▸ **Task directions**: Render every line of the records below as a JSON list of strings, with one string per line and blank lines omitted.

= = =

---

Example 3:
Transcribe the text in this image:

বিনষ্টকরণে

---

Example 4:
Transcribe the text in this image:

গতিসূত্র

= = =

▸ **Final result**:
[
  "---",
  "Example 3:",
  "Transcribe the text in this image:",
  "বিনষ্টকরণে",
  "---",
  "Example 4:",
  "Transcribe the text in this image:",
  "গতিসূত্র"
]